Abstract

The Te-rich Ge20SeyTe80−y infrared chalcogenide glasses (for y up to 8 at.%) were studied by means of DSC, XRD, Raman spectroscopy and infrared microscopy. Thorough non-isothermal thermo-kinetic characterization of the glass transition, crystallization and melting phenomena was performed in dependence on the particle size. The Tool–Narayanaswamy–Moynihan model was successfully used to describe the structural relaxation processes; the compositional evolution of the relaxation parameters was then explained in terms of the structural changes and movements of the characteristic structural units detected by Raman spectroscopy.

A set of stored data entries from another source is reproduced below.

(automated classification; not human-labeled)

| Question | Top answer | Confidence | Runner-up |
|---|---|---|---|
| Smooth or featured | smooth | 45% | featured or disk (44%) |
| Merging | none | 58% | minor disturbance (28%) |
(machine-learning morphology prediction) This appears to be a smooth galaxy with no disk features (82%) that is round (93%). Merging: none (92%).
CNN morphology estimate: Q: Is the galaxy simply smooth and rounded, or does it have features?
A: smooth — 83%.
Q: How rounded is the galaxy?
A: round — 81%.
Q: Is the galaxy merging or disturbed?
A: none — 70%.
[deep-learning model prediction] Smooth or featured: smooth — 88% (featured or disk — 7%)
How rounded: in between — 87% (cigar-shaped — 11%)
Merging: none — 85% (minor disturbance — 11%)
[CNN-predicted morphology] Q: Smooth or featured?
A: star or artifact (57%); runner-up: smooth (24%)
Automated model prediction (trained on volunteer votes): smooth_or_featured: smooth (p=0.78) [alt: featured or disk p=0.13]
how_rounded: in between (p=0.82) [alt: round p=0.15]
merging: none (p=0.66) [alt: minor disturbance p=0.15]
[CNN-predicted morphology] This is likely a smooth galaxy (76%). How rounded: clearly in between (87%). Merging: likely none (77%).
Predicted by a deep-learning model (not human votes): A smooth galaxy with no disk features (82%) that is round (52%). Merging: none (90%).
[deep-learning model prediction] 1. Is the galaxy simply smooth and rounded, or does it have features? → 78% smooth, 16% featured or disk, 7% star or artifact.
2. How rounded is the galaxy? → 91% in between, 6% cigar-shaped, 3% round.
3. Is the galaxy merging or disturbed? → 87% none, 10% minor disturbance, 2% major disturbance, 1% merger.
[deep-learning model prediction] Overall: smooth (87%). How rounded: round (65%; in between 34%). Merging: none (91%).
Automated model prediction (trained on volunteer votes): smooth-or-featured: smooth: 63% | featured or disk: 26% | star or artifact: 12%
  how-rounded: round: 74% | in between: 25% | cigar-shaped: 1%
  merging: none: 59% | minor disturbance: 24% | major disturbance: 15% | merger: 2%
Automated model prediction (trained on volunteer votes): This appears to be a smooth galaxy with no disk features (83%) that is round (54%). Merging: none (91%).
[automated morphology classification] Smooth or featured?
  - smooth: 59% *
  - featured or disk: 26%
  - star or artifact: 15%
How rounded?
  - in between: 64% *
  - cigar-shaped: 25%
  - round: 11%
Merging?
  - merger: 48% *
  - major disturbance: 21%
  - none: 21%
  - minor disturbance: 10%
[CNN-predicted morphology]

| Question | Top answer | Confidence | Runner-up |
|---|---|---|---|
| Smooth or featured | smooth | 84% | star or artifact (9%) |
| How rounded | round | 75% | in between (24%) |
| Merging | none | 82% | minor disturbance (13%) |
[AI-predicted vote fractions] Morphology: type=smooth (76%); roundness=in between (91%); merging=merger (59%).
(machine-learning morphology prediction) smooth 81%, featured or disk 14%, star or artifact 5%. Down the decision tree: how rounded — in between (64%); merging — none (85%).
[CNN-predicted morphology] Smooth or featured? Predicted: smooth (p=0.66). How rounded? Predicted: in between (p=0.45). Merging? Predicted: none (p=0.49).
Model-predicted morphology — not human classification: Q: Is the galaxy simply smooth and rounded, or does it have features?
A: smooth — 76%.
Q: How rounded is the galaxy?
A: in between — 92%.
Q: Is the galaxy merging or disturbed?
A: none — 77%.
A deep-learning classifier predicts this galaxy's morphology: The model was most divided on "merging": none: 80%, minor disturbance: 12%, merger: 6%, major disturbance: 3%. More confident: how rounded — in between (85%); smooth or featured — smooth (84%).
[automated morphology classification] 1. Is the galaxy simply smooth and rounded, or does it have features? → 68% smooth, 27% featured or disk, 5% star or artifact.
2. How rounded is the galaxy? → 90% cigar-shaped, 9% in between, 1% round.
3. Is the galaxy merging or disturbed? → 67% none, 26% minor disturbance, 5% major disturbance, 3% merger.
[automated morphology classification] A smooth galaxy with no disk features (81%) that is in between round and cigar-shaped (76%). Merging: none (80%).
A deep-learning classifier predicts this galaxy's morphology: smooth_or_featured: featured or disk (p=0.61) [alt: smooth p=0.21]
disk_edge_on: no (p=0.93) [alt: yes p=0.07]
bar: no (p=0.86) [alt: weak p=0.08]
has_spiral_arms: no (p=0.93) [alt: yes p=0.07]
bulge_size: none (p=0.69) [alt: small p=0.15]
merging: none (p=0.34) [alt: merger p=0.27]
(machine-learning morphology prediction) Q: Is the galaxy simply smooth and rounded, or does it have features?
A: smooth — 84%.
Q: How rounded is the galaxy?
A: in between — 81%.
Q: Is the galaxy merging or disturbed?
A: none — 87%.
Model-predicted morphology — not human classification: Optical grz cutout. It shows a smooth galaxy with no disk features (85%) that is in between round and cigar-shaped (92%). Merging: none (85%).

The nucleation-growth Johnson-Mehl-Avrami model and empirical Autocatalytic model were used to describe the complex kinetics of the DSC crystallization data. Based on the XRD and microscopic analyses the following crystallization mechanisms were revealed: initial nucleation-growth precipitation of hexagonal Te (surface-located) followed by a bulk-located autocatalytic growth of rhombohedral GeTe; in case of higher Se contents an additional formation of the Ge-Te-Se crystalline phase occurred at high temperatures. Higher glass-stability determined for increasing Se content can be associated with the partial inhibition of the crystallization processes, the initial Te precipitation remains, however, further unaffected once Se content reaches ∼4 at.%.